County sign ordinance could be amended

Express Editorial

     For the past several months, the Jones County Planning and Zoning Commission and the Board of Supervisors have been discussing the possibility of modifying the county’s sign ordinance to perhaps better serve businesses within commercially-zoned districts.

     In the past five years, the sign ordinance has been modified twice, both due to violations. In April 2014, the ordinance was updated to increase the size of signage within a commercial district, 24-by-32 square feet. In July 2015, the ordinance was changed due to safety concerns at intersections in both agriculture and commercial districts.

     While the supervisors have yet to indicate what changes they’d like to made to the sign ordinance, suggestions have included two wall signs, which refer to signs affixed to a building, as well as a pole sign, meaning a sign near the entrance or parking lot of the commercial business.

     There are currently two businesses within the Anamosa area that appear to be in violation of the current ordinance because both have two wall signs, as well as a post sign. The ordinance only allows for one wall and one post sign at the present time. Both of these businesses are also on roadways that are visible by traffic from both directions. It would make sense that they would want signs on each side of their building to attract customers and business.

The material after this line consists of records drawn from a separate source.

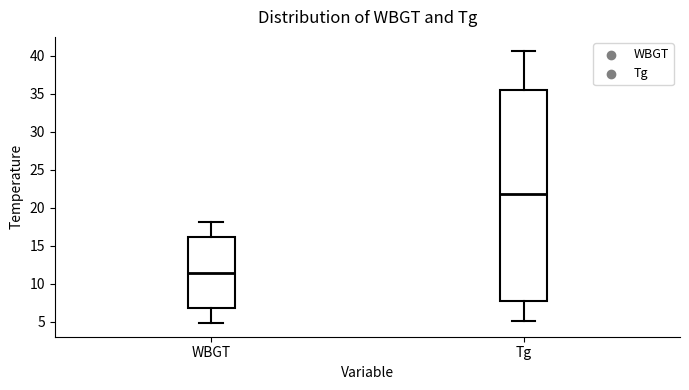

Reading left to right, read every box against the y-axis: the position of its median line, the range the box covers, and the ends of its whiskers. The values are not printed on the chart, so give them approximately, as read against the axis.

WBGT: median 11.5, box 7.0 to 16.0, whiskers 5.0 to 18.0
Tg: median 22.0, box 8.0 to 35.5, whiskers 5.0 to 40.5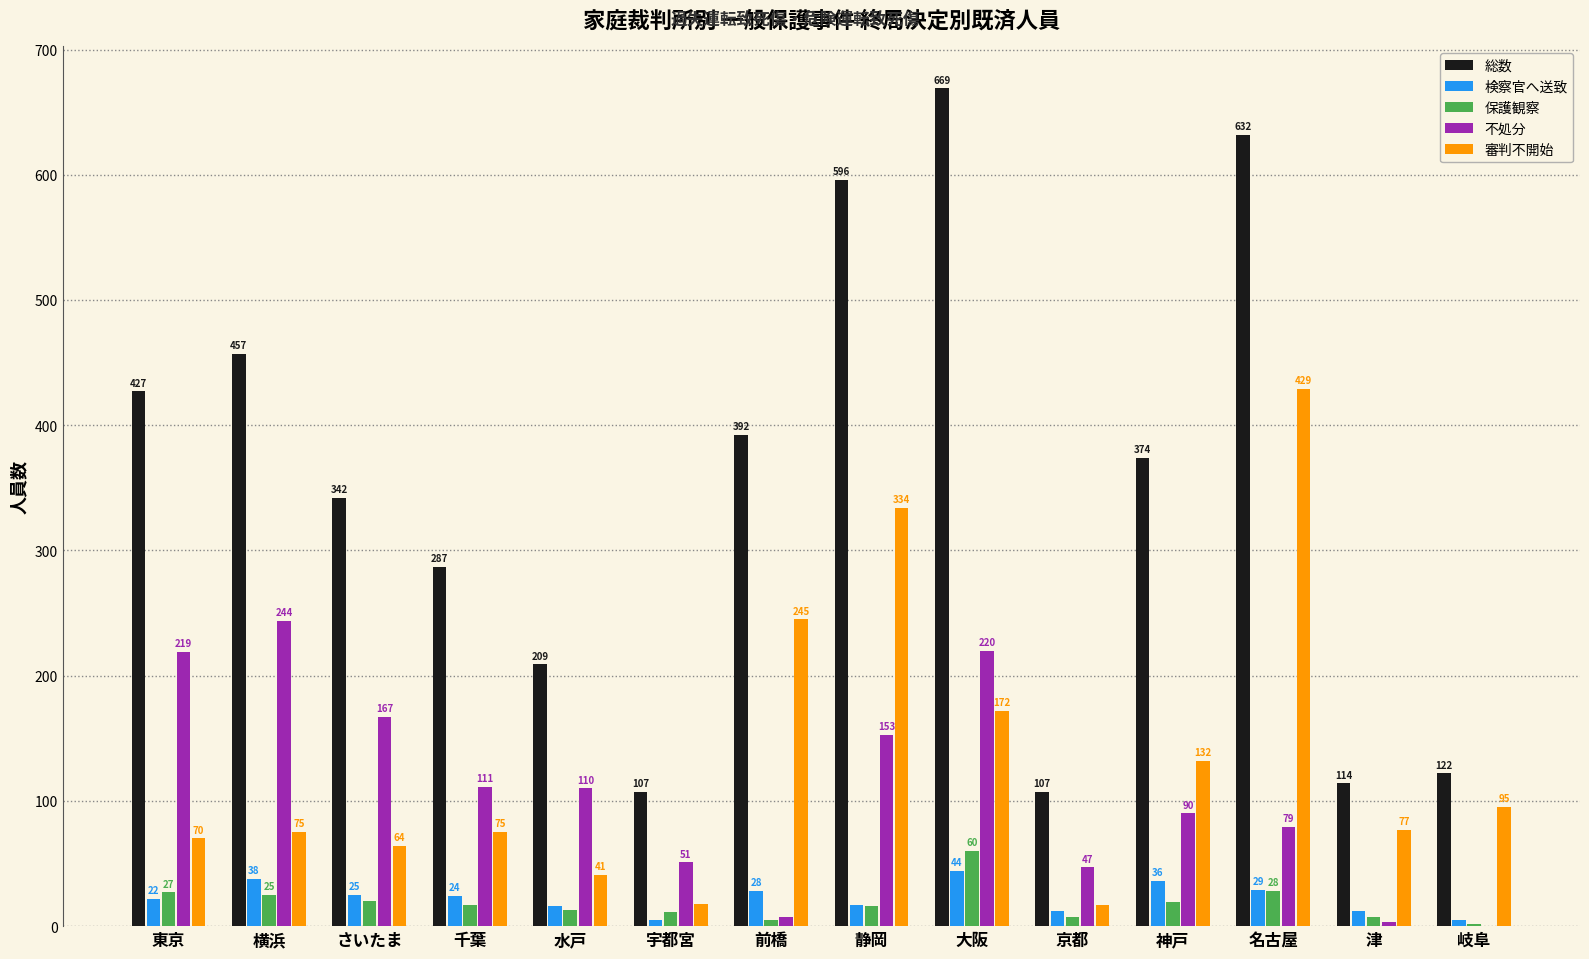

Where is 審判不開始 nearest to the value 223?

前橋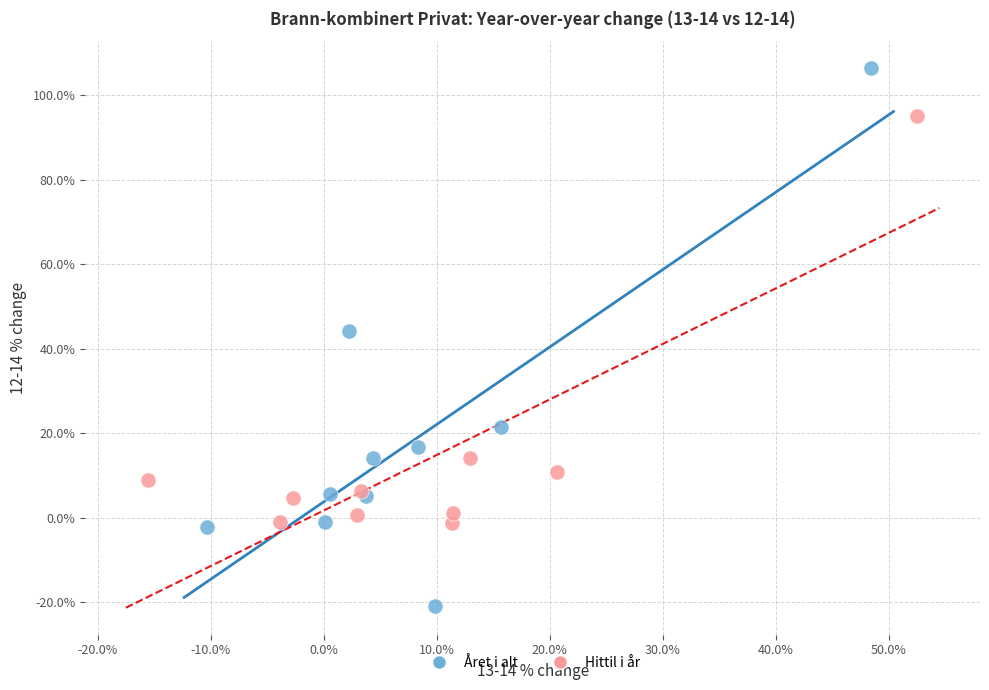

Which series contains the highest Y value?

Året i alt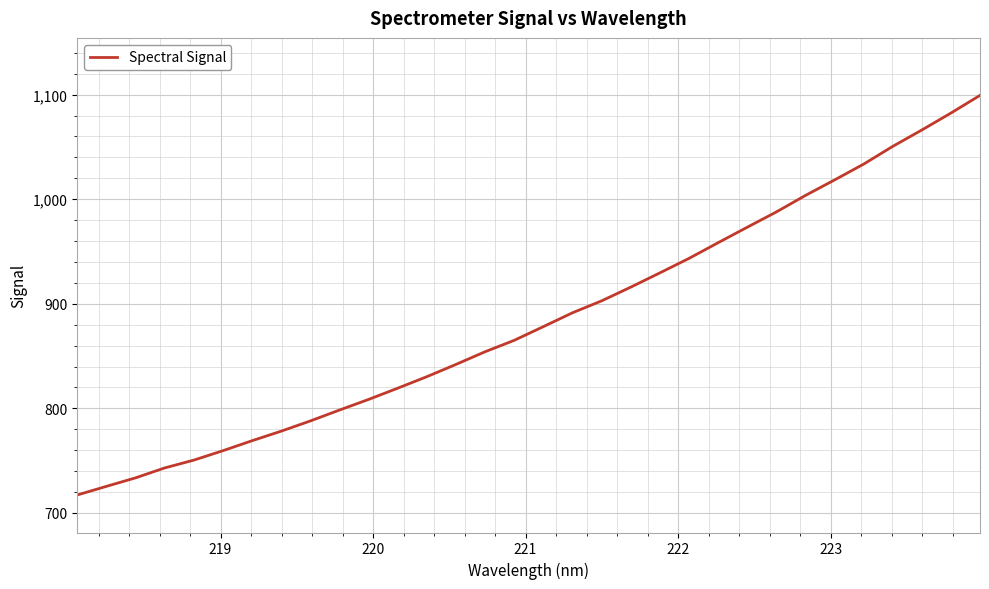

Count the number of data series in this chart.

1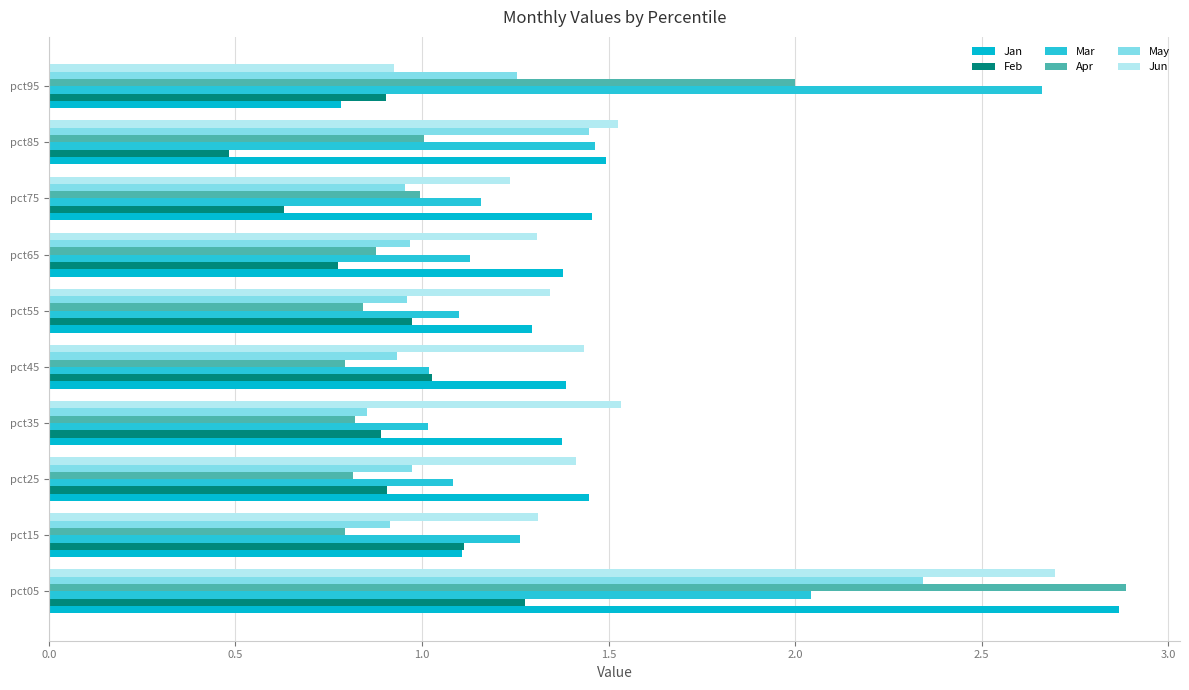

Count the number of categories in the chart.

10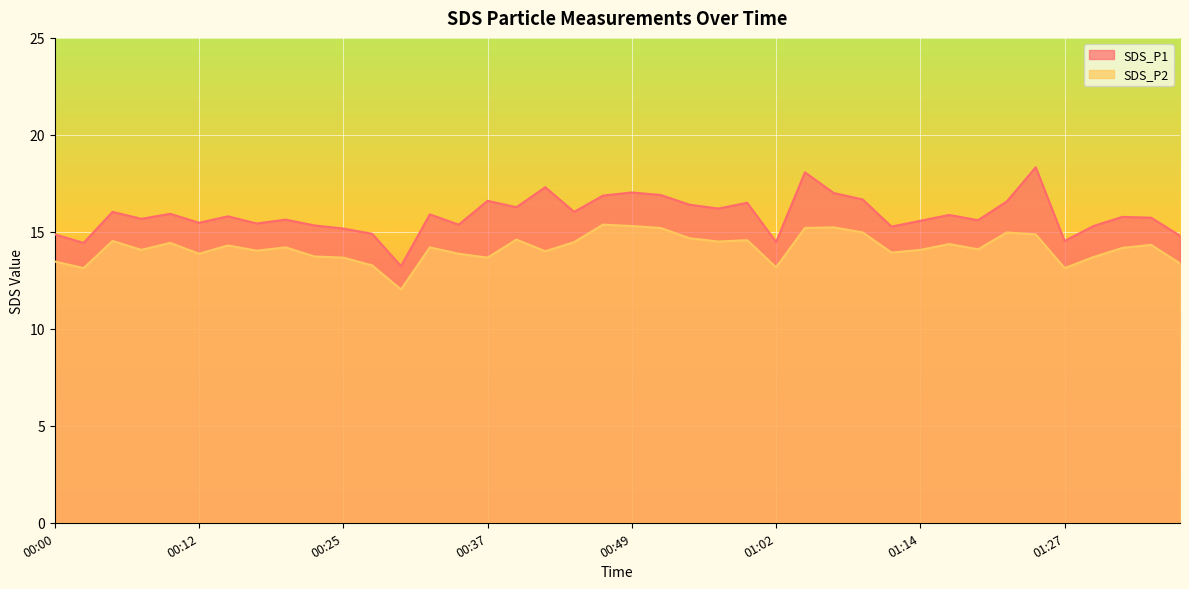

True or false: SDS_P2 has more than 1 points higher than both neighbors.

True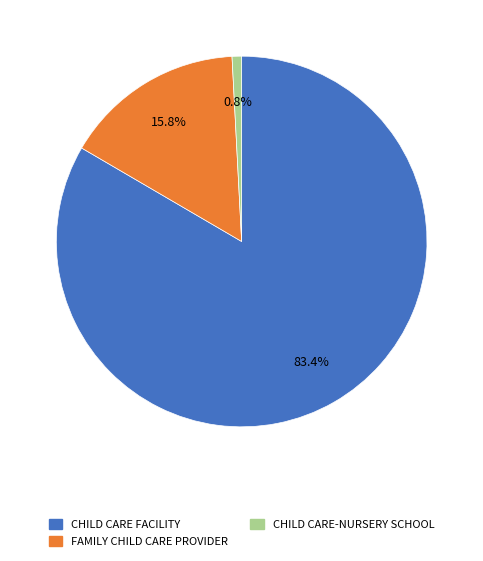

Is it true that FAMILY CHILD CARE PROVIDER is 26% of the pie?

False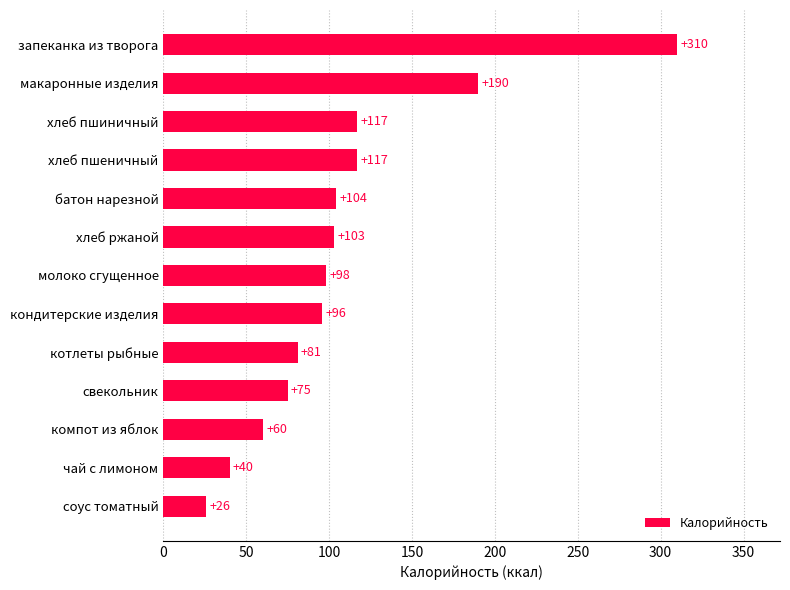

The value at чай с лимоном is 40. True or false?

True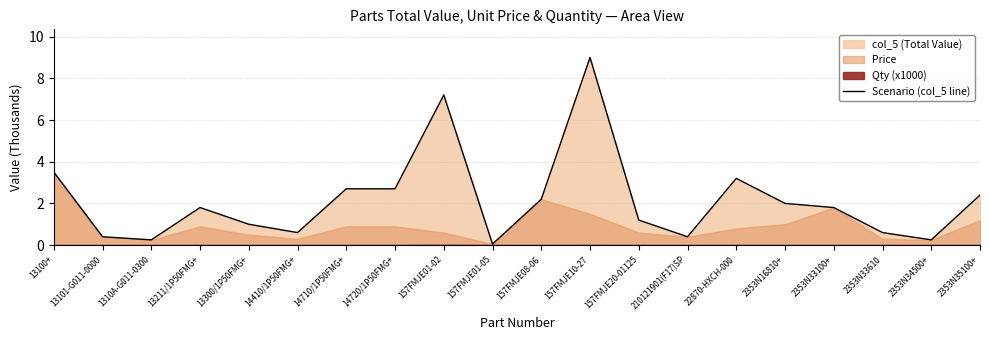

Does the chart display data point markers on the line(s)?

No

     Wouldn’t it be important to have a sign ordinance that favored business?

     It has been mentioned that the current Jones County sign ordinance hinders (or has hindered) potential businesses from coming to Jones County. Without sound facts, no one knows that for sure. But thinking of future business, wouldn’t you want an ordinance that was in their favor?

     Existing and new businesses are the future of small, rural counties like ours. Keeping existing businesses and attracting new ones keep the local economy going. What harm is there in amending the sign ordinance to allow for more visibility? The county can modify the ordinance without allowing for an obscene amount of signage.

     It’s understandable that in this case, where business owners clearly violated the ordinance, you wouldn’t modify it just to suit them. But looking ahead toward the future, we need to be more accommodating than not.

     We urge both the Board of Supervisors and the Planning and Zoning Commission to look at the sign ordinance thoroughly before making any changes. Seek input from existing county businesses as to how increased signage would benefit them. But also, think about what proactive changes would mean for current and new businesses. (K.N.B.)